Signs and symptoms of iron deficiency

Tiredness and fatigue are common signs of iron depletion.

“There will be a level of tiredness where you find it hard to function – people describe it as feeling like you’ve been hit by a bus,” says Natasha, of Dietitians Australia.

Breathlessness, hair loss and brittle nails can also be signs.

“Pale skin is a further indication. If you gently pull down the bottom of your eyelid, it should be red or dark pink. If the area is pale, you may have iron deficiency,” Natasha says.

Some people experience pica, which is a craving to eat chalk, dirt or ice – but why iron deficiency is a cause of this remains unknown.

“Iron plays an important role in our immune function, too, so if you get sick more often and find it difficult to get over illnesses, it’s a good idea to get your iron levels checked,” Natasha says.

How to check your iron levels

A simple blood test can identify if you are iron deficient.

It’s important to speak to your GP because iron deficiency can sometimes indicate an underlying problem like bowel cancer or coeliac disease.

“It’s really important that the cause of iron deficiency is properly investigated, rather than patients just being instructed to take iron supplements,” reported Associate Professor Jason Tye-Din, a clinician scientist at the Walter and Eliza Hall Institute who recently took part in research about how best to diagnose and manage iron deficiency.

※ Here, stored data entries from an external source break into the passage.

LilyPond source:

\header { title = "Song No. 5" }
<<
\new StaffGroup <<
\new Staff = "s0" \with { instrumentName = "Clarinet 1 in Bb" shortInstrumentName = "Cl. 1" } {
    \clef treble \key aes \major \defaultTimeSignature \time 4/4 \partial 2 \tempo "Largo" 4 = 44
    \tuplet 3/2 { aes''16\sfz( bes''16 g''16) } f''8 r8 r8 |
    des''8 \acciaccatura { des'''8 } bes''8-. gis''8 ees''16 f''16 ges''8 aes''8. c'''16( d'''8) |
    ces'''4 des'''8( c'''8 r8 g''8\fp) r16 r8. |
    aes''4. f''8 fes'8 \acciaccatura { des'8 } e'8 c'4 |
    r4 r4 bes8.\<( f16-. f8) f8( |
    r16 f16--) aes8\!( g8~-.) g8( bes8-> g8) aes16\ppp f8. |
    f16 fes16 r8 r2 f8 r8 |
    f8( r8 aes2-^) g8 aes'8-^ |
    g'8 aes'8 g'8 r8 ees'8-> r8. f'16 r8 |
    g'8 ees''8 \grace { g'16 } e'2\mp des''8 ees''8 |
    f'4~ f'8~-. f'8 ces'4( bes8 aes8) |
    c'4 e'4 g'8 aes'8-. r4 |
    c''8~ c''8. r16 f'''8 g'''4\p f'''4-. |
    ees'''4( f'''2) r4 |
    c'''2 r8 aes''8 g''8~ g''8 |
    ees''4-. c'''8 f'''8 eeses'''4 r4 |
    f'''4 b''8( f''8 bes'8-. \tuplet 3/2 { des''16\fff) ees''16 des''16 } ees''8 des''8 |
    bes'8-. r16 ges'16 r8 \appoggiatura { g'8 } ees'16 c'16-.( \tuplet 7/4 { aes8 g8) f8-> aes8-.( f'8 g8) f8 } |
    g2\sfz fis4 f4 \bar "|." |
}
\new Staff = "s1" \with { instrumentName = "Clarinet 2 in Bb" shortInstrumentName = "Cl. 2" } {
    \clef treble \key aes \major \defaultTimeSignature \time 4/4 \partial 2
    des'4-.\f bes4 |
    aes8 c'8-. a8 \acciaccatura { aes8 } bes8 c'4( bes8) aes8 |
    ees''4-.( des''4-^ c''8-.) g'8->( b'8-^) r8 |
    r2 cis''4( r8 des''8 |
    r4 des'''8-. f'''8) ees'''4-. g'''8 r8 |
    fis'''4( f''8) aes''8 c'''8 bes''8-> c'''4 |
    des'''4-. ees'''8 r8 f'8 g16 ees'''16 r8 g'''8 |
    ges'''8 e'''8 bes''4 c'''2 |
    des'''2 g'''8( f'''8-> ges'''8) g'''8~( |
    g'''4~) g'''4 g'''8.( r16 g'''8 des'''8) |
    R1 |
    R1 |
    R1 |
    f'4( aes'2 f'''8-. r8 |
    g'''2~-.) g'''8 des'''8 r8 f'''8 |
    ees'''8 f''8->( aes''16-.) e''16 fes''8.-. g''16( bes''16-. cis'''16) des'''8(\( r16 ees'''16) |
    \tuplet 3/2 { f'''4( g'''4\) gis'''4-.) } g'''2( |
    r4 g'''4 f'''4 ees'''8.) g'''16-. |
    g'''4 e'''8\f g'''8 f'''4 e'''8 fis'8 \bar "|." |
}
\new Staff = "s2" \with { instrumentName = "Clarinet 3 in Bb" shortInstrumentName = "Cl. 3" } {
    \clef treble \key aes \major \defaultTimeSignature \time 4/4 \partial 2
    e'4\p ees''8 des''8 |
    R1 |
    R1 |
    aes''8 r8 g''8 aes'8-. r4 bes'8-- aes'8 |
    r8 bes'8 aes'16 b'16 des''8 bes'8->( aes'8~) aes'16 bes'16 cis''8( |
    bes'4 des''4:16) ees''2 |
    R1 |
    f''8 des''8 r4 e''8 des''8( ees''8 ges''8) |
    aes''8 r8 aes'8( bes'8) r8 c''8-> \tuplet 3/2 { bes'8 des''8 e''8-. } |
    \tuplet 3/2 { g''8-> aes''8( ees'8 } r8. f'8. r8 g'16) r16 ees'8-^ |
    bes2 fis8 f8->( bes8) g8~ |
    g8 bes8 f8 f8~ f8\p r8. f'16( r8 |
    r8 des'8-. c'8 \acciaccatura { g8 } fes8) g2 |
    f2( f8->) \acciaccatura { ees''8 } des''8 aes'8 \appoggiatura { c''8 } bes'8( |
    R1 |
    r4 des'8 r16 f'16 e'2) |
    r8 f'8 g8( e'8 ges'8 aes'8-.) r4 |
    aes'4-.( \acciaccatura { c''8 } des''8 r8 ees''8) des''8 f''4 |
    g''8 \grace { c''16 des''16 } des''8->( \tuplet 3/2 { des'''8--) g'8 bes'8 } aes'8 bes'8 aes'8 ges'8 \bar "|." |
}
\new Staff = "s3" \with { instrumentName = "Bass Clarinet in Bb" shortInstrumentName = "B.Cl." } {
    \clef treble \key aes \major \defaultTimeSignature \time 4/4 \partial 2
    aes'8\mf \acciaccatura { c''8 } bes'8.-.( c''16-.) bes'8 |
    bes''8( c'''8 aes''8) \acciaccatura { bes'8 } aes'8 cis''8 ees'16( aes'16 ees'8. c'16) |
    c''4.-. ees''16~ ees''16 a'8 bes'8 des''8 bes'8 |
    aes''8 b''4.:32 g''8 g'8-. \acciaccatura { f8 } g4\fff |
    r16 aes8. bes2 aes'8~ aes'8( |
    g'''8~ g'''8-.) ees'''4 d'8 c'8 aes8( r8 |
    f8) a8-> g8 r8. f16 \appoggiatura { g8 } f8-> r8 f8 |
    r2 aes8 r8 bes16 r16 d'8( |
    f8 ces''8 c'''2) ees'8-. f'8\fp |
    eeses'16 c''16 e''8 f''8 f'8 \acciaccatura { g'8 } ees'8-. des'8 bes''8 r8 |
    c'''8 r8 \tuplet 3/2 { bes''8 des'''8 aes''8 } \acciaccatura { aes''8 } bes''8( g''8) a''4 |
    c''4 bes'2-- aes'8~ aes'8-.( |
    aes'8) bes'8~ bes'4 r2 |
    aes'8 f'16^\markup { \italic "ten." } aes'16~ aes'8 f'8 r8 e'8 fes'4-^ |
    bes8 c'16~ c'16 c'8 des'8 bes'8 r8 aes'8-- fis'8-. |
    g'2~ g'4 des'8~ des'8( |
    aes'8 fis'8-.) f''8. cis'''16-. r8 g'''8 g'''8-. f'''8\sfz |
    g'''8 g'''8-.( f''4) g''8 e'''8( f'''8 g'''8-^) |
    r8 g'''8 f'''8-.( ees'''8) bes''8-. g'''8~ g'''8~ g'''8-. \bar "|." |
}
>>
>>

“If doctors don’t take iron deficiency seriously and investigate why it is happening, serious health problems could be overlooked.”

4 ways to boost iron levels


Your GP may recommend an iron supplement.

Increase iron-rich food in your diet

Good sources of iron include:

  • Red meat
  • Chicken
  • Liver
  • Iron-fortified breakfast cereals
  • Eggs
  • Nuts
  • Green leafy vegetables
  • Whole grains
  • Dried fruit

“A palm-sized serve of red meat three to four times a week will provide a good amount of iron,” says Natasha. “This can include mince, steak, kangaroo, beef and lamb.”

Get on the juice

Plant-based iron can be harder for the body to absorb but vitamin C helps this process, so eat plant-based iron with foods like tomatoes or capsicum or with a squeeze of juice.

Avoid drinking tea with meals

“Tea contains polyphenols that act as a barrier to iron absorption so have a cup of tea at least half hour after meals so your body can absorb the iron first,” says Natasha.